С символами французской свободы американский президент распорядился самым эффективным образом. Вероятно, полагая, что его жилище маяк для человечества, Вашингтон вывесил на стене гостиной для обозрения допускавшихся в дом упомянутые предметы — ключ и картину. Дабы подчеркнуть свою беспристрастность, он распорядился поместить рядом писанный маслом портрет Людовика XVI в мантии, со всеми королевскими регалиями. Когда христианнейший монарх лишился трона, Вашингтон, к прискорбию французских эмигрантов-роялистов, приказал снять портрет. Но скорбевшие по королю скоро успокоились — их по-прежнему принимали в доме президента, за столом которого не было видно опасных радикалов.

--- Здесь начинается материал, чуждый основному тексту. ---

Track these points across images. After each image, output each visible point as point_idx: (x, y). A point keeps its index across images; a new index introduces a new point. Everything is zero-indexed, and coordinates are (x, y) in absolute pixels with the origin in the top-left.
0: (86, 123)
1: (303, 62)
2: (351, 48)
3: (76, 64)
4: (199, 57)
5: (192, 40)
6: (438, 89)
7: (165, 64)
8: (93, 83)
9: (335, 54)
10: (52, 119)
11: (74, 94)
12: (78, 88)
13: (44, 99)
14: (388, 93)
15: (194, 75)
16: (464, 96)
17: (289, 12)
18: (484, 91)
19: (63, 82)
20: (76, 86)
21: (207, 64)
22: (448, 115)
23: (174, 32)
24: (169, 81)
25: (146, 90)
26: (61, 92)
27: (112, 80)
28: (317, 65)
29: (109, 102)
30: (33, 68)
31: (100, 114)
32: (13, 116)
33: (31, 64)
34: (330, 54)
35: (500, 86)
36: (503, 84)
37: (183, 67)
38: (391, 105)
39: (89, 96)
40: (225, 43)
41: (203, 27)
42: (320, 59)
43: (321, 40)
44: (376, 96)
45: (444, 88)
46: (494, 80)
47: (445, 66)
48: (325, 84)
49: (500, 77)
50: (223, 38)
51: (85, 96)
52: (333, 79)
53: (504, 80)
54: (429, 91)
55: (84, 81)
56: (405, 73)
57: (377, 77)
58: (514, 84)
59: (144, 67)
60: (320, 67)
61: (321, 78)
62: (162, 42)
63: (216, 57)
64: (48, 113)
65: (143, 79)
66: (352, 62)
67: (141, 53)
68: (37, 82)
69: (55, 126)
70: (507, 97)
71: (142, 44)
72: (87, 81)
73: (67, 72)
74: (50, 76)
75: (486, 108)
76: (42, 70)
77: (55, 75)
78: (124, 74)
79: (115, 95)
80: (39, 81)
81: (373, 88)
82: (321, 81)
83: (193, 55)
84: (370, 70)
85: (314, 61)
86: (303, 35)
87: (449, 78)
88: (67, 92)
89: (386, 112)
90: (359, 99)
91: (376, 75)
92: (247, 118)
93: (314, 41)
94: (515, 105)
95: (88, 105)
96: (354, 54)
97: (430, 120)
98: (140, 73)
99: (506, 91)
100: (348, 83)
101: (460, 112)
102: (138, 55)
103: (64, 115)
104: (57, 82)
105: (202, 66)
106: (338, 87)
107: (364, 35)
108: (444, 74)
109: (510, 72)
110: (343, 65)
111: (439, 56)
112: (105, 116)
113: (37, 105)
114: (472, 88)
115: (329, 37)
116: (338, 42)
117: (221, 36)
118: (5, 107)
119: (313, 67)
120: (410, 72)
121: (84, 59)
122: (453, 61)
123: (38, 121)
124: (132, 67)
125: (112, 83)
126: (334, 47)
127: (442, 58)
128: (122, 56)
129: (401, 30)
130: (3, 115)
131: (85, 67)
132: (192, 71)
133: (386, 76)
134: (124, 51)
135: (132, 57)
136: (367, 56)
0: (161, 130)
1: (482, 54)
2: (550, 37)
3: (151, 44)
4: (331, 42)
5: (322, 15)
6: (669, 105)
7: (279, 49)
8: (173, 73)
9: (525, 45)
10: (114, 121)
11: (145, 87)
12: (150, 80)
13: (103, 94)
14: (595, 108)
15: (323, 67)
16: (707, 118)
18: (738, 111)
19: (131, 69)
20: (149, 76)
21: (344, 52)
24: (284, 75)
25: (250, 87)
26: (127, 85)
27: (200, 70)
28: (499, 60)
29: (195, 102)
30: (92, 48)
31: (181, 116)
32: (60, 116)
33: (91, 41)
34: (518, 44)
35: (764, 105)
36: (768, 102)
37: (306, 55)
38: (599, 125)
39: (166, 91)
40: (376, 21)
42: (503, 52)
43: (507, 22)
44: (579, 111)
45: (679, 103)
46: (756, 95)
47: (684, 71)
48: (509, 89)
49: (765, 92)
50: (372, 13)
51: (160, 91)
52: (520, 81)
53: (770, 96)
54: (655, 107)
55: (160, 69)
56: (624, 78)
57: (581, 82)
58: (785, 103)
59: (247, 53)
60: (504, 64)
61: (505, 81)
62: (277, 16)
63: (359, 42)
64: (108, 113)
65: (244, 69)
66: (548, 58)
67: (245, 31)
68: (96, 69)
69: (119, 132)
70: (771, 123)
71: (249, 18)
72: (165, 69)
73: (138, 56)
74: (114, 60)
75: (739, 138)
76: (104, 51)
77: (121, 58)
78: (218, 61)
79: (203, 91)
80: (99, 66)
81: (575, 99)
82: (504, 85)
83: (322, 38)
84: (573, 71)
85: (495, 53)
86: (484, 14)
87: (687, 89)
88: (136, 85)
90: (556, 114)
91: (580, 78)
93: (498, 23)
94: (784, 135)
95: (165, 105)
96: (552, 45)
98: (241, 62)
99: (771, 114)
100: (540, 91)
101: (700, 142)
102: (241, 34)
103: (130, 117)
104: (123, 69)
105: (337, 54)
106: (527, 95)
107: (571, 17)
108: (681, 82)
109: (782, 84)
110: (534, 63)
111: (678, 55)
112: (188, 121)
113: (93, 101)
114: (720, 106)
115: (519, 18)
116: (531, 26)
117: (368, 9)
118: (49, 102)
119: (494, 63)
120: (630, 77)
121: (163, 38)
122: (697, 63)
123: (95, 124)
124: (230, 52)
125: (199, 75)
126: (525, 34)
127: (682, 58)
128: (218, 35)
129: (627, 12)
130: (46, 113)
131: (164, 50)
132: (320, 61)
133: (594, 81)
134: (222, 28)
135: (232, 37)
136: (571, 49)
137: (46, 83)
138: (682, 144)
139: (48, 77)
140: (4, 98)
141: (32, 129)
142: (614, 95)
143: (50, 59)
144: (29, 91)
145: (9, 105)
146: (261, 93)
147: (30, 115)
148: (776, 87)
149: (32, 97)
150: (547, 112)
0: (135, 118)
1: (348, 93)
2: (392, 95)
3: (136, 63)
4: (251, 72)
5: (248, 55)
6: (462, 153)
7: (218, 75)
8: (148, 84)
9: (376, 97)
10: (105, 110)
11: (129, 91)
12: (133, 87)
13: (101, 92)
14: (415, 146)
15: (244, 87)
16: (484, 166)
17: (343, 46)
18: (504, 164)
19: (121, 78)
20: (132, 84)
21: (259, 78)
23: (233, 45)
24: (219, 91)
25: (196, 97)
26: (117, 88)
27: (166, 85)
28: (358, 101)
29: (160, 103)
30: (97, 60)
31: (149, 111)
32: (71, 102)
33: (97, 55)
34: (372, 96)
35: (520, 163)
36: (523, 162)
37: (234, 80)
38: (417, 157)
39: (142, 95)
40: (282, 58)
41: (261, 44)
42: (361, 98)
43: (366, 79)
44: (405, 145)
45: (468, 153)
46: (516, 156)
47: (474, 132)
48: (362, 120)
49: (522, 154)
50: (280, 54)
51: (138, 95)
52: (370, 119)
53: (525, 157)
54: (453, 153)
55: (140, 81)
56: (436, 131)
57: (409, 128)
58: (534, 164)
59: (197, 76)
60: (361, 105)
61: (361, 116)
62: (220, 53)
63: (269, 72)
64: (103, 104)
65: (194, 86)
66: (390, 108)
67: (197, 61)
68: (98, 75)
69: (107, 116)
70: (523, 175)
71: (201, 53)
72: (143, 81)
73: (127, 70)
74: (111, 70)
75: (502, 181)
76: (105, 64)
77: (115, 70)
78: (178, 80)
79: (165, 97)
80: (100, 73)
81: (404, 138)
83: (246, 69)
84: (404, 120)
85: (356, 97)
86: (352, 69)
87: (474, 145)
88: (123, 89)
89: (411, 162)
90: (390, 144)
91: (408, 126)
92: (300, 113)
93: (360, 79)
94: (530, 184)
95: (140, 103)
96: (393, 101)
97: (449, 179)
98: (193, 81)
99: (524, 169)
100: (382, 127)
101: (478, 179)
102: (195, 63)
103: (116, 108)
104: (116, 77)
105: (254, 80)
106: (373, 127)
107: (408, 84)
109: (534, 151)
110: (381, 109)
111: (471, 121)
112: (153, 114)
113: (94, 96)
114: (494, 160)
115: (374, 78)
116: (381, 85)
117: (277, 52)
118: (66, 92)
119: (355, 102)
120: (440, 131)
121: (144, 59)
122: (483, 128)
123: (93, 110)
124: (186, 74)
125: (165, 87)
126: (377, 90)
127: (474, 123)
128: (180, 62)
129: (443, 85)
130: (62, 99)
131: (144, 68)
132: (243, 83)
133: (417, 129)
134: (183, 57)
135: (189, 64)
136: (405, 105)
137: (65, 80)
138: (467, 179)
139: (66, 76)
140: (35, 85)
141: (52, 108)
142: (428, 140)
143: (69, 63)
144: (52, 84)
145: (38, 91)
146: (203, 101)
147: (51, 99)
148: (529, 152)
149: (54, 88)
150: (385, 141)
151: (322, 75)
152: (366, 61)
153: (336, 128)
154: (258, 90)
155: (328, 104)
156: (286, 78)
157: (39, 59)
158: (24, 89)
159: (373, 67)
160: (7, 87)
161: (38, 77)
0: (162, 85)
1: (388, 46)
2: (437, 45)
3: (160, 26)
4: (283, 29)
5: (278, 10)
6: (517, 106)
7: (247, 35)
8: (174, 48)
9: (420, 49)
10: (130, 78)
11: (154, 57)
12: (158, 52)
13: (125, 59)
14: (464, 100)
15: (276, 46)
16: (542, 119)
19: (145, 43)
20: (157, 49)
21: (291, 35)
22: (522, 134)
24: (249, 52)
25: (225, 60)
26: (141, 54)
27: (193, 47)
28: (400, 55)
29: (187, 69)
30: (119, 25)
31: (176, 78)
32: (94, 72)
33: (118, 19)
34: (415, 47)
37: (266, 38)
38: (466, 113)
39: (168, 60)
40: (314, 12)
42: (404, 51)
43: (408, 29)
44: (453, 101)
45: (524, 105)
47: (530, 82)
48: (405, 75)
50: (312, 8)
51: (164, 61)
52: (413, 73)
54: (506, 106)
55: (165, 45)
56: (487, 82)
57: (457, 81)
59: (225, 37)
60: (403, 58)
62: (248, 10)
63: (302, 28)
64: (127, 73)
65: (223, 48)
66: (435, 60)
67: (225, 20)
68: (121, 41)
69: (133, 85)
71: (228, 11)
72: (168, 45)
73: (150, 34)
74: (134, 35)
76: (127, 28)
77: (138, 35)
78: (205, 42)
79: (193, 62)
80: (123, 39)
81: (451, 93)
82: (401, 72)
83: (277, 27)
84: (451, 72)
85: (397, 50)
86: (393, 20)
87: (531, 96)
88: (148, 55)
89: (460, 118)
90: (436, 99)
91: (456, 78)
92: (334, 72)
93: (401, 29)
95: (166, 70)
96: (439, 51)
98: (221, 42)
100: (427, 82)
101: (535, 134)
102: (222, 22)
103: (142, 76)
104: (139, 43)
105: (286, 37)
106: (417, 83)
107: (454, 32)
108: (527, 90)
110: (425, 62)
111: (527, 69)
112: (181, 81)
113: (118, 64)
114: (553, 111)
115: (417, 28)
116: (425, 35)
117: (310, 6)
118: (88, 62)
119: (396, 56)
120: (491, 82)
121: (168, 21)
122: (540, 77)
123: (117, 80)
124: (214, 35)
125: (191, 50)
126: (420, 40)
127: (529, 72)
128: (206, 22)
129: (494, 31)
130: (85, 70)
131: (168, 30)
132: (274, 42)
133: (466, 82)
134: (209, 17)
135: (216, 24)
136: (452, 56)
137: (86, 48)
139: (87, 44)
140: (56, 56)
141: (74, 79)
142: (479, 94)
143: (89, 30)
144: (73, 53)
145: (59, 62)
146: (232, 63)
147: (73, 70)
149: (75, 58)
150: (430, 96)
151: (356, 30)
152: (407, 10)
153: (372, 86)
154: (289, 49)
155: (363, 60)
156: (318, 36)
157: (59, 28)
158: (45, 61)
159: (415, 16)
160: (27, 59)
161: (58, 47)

Из-за океана шли все более тревожные вести — амплитуда колебаний маятника революции во Франции увеличивалась. Лафайет в извиняющемся тоне сообщил, что национальная ассамблея нарушила торговый договор с США, обложив пошлиной американский табак и китовый жир. Вашингтон заверил маркиза-революционера, что США не предпримут репрессалий, а французы по зрелом размышлении пересмотрят свое решение, ибо «мы никогда не испытывали и тени сомнения по поводу дружественного отношения французского народа».
Письмо Вашингтона было проникнуто беспокойством за Лафайета, и в этой связи он развернуто объяснил свое отношение к Французской революции. «Заверяю тебя, что я часто с величайшей озабоченностью думаю об опасностях, которым ты подвергаешься... Нужно всегда опасаться мятежного населения больших городов. Их слепые бесчинства на время уничтожают общественный авторитет, и последствия этого иногда велики и ужасны. В Париже, мы можем предположить, бунты ныне особенно катастрофичны, ибо умы взволнованы и (как всегда бывает в таких случаях) нет недостатка в испорченных и предприимчивых людях, целью которых является смятение и кто не поколеблется, чтобы уничтожить общественное спокойствие ради выгодного положения. Однако пока ваша конституция не будет закреплена, ваше правление не организовано, а представительные органы не обновлены, нельзя ожидать большего спокойствия, ибо, пока все это не проделано, лица, недружественно настроенные к революции, не оставят надежды вернуть прежнее положение дел».
Революция во Франции очень скоро переросла рамки, приемлемые для Лафайета. Он был вынужден бежать и в конечном итоге оказался в австрийской тюрьме, где томился четыре года. Вашингтон как мог пытался облегчить судьбу страдальца, безуспешно добивался освобождения маркиза и даже покривил душой. Зная гордость супруги маркиза и боясь оскорбить ее даже в изгнании, президент послал ей тысячу долларов, присовокупив, что он-де возвращает долг Лафайету. Перипетии революции привели во французскую тюрьму и Т. Пейна. Демократ до мозга костей, он поспешил во Францию помочь торжеству свободы. Вмешаться в его пользу Вашингтон отказался, за что был немедленно заклеймен в США друзьями и почитателями Т. Пейна.